Walking Against Blight, sponsored by Warren/Conner Development Coalition and the Detroit Food & Fitness Collaborative, empowers residents to combat blight in their neighborhoods through using mobile mapping technology, engaging in policy advocacy, and organizing to eliminate blight.
In May 2011, 20 residents from 2 eastside pilot areas used mobile technology to walk through their neighborhoods and record instances of blight – vacant buildings, illegal dumping, abandoned vehicles, etc. Wayne State University’s Center for Urban Studies conducted the training and facilitated the data collection.
The surveyors recorded over 1200 instances of blight. A photograph was taken of each occurrence and the location was recorded, ultimately creating a database and Google Earth based map.

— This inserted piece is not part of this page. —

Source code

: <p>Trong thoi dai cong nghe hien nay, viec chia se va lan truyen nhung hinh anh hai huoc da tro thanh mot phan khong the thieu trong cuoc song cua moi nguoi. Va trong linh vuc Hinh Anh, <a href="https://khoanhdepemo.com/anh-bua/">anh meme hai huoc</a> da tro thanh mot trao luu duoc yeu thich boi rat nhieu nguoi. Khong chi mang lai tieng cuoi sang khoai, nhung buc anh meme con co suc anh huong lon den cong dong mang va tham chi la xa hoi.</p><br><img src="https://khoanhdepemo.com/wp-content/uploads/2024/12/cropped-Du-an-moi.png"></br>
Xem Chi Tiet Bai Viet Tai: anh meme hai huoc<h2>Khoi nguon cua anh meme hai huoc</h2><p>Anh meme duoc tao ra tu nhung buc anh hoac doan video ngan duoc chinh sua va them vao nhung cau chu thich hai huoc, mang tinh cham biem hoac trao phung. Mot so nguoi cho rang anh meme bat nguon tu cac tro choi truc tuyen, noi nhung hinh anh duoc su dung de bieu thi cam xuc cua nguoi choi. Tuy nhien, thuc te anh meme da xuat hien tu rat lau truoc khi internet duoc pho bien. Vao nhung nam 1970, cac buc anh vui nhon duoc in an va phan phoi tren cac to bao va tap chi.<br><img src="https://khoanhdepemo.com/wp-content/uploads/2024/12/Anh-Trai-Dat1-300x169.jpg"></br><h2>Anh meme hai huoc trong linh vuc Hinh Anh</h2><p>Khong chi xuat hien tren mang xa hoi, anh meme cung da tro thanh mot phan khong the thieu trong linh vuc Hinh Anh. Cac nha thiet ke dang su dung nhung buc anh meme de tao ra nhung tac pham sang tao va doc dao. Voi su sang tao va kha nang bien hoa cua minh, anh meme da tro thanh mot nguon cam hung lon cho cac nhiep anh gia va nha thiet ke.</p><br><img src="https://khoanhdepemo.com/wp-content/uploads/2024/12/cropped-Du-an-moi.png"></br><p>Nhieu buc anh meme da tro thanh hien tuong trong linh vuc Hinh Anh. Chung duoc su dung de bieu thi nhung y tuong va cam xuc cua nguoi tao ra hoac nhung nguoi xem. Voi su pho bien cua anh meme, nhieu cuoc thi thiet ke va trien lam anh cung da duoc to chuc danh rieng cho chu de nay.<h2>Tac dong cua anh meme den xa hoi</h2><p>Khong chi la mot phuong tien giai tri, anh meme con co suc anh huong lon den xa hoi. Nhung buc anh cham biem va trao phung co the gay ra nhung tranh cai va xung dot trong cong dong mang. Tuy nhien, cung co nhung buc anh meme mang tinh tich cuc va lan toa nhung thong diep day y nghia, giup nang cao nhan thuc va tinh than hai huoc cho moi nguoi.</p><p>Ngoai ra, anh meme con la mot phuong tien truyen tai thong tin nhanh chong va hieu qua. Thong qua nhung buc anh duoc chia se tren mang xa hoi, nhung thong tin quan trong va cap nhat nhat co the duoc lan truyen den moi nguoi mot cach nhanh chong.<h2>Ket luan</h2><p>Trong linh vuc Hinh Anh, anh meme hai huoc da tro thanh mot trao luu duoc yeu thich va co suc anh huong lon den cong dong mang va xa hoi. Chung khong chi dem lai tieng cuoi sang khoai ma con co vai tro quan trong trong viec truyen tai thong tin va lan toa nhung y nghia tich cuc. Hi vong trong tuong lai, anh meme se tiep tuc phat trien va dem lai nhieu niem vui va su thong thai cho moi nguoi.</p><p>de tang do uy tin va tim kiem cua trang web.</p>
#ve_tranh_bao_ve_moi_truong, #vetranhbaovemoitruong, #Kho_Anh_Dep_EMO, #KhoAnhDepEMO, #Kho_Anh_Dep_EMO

The data collected provides a baseline for organizing to eliminate blight. The database will be easily accessible online for use by residents, block clubs, or community organizations to organize and prioritize blight elimination efforts as well as track change over time.
In June, the surveyors will be able to analyze the data and begin to strategize and coordinate efforts. The Detroit Urban Research Center will be providing policy advocacy training, equipping residents with tools to remediate blight through systemic policy changes.
Additionally, a group of middle school students in Youth on the Edge… of Greatness, a summer and after-school youth enrichment program, will be analyzing the data and designing and implementing their own blight elimination activities throughout the summer.
The DFFC Built Environment Work Group seeks to improve opportunities for physical activity for Detroiters through complete street initiatives. Blight is an obstacle preventing many people from feeling comfortable walking in their community. Walking Against Blight is one way to allow residents to take charge and increase opportunities for physical activity.
Moving forward, we hope to be able to continue to update and add to the database, as well as empower residents and youth to implement blight remediation efforts. Ultimately, we hope to be able to create safer, more walkable communities that promote better public and physical health.